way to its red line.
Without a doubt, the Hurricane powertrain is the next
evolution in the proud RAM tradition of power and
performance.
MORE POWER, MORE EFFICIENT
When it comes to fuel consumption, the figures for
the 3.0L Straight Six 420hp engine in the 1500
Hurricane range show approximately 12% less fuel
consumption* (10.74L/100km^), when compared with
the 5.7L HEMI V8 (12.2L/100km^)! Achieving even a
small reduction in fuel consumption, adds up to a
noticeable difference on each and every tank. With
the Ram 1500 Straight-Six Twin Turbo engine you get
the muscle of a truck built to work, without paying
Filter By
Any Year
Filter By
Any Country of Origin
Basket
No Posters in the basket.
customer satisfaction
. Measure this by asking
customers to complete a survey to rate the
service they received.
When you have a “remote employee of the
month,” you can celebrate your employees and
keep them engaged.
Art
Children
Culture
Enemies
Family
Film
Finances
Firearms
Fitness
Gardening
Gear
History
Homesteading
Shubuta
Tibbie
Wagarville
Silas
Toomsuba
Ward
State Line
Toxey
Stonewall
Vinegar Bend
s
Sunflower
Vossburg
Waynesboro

=======

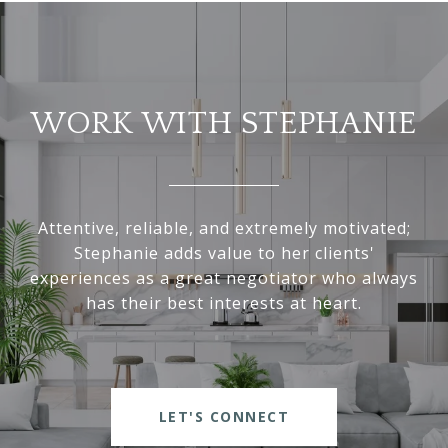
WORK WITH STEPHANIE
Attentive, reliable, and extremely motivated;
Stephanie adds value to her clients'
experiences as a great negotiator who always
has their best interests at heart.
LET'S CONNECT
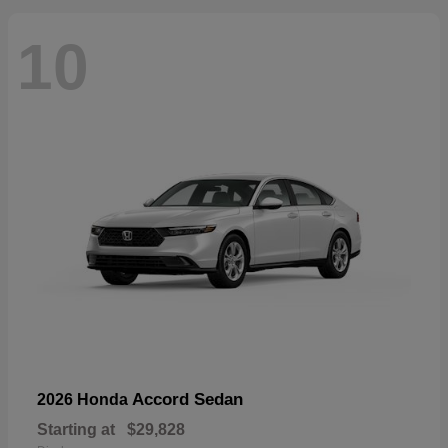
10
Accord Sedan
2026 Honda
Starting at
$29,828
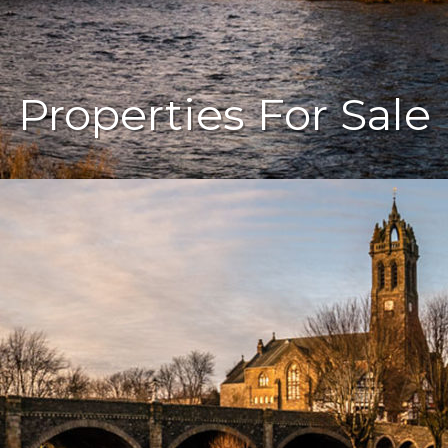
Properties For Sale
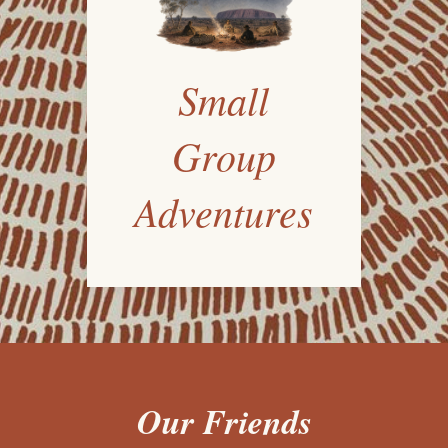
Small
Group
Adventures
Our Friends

=======

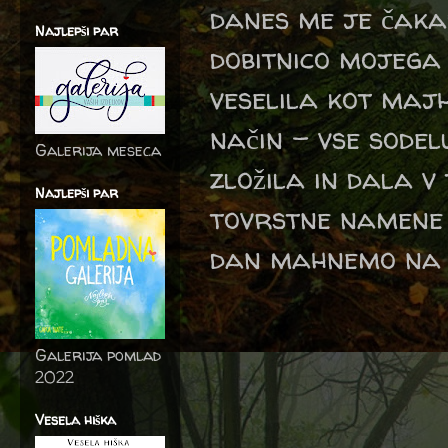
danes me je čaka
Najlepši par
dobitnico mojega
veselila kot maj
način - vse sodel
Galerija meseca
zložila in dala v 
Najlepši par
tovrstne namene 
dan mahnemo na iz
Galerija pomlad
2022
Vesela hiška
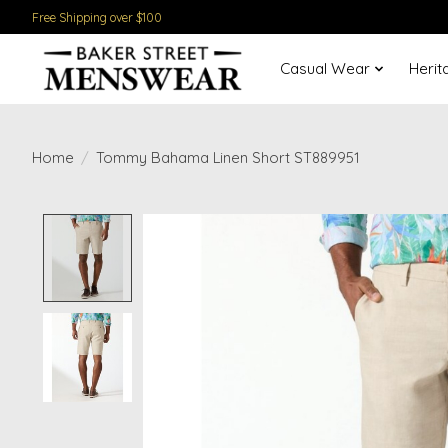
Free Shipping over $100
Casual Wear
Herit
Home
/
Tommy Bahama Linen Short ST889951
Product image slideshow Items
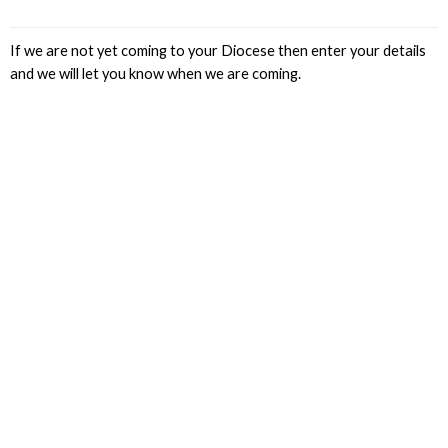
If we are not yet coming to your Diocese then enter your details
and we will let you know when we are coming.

=======

* [Problem requirements] Once the line with "way to its red line." is found in the records above, print exactly that line and every line after it through the line with "the 3.0L Straight".

* [Your response]
way to its red line.
Without a doubt, the Hurricane powertrain is the next
evolution in the proud RAM tradition of power and
performance.
MORE POWER, MORE EFFICIENT
When it comes to fuel consumption, the figures for
the 3.0L Straight Six 420hp engine in the 1500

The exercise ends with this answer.